* [Complete o seguinte]
1 – Pode reescrever o trecho do sumário que começa nas palavras "Sumário elaborado pela" e termina depois de "pelo menos, diferente.", trocando "oposto" por "contrário"?
2 – As afirmações seguintes estão de acordo com o sumário? Responda sim ou não a cada uma e cite as palavras do sumário que o decidem.
(a) O sumário foi elaborado pela relatora.
(b) A contradição entre a matéria de facto e a apreciação jurídica constitui a nulidade prevista no art. 615.º, n.º 1, al. c), do Código de Processo Civil.
(c) A nulidade por contradição entre os fundamentos e a decisão só ocorre quando a decisão é tomada em sentido oposto ao dos fundamentos.

* [Trecho selecionado]
..............................

CONTRADIÇÃO INSANÁVEL ENTRE A FUNDAMENTAÇÃO E A DECISÃO
AMBIGUIDADE
OBSCURIDADE
Sumário

Sumário elaborado pela relatora (artigo 663.º, n.º 7, do Código de Processo Civil):
I – A nulidade por contradição entre os fundamentos da sentença e a decisão, prevista no art. 615.º, n.º 1, al. c), do Código de Processo Civil, ocorre quando os fundamentos apontam num sentido e a decisão é tomada em sentido oposto ou, pelo menos, diferente.

II – A contradição entre a matéria de facto e a apreciação jurídica consubstancia um erro de julgamento e não a nulidade prevista no art. 615.º, n.º 1, al. c), do Código de Processo Civil.

..............................

* [Dados de origem]

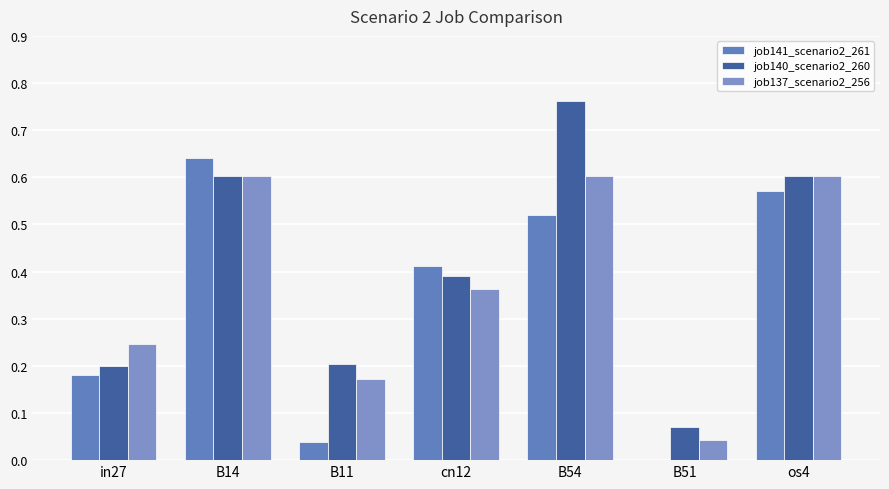

What are all the series names shown in the legend?

job141_scenario2_261, job140_scenario2_260, job137_scenario2_256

..............................

* [Resultados das tarefas]
1 –
Sumário elaborado pela relatora (artigo 663.º, n.º 7, do Código de Processo Civil):
I – A nulidade por contradição entre os fundamentos da sentença e a decisão, prevista no art. 615.º, n.º 1, al. c), do Código de Processo Civil, ocorre quando os fundamentos apontam num sentido e a decisão é tomada em sentido contrário ou, pelo menos, diferente.

2 –
(a) Sim: "Sumário elaborado pela relatora".
(b) Não: "consubstancia um erro de julgamento e não a nulidade prevista no art. 615.º, n.º 1, al. c), do Código de Processo Civil".
(c) Não: "a decisão é tomada em sentido oposto ou, pelo menos, diferente".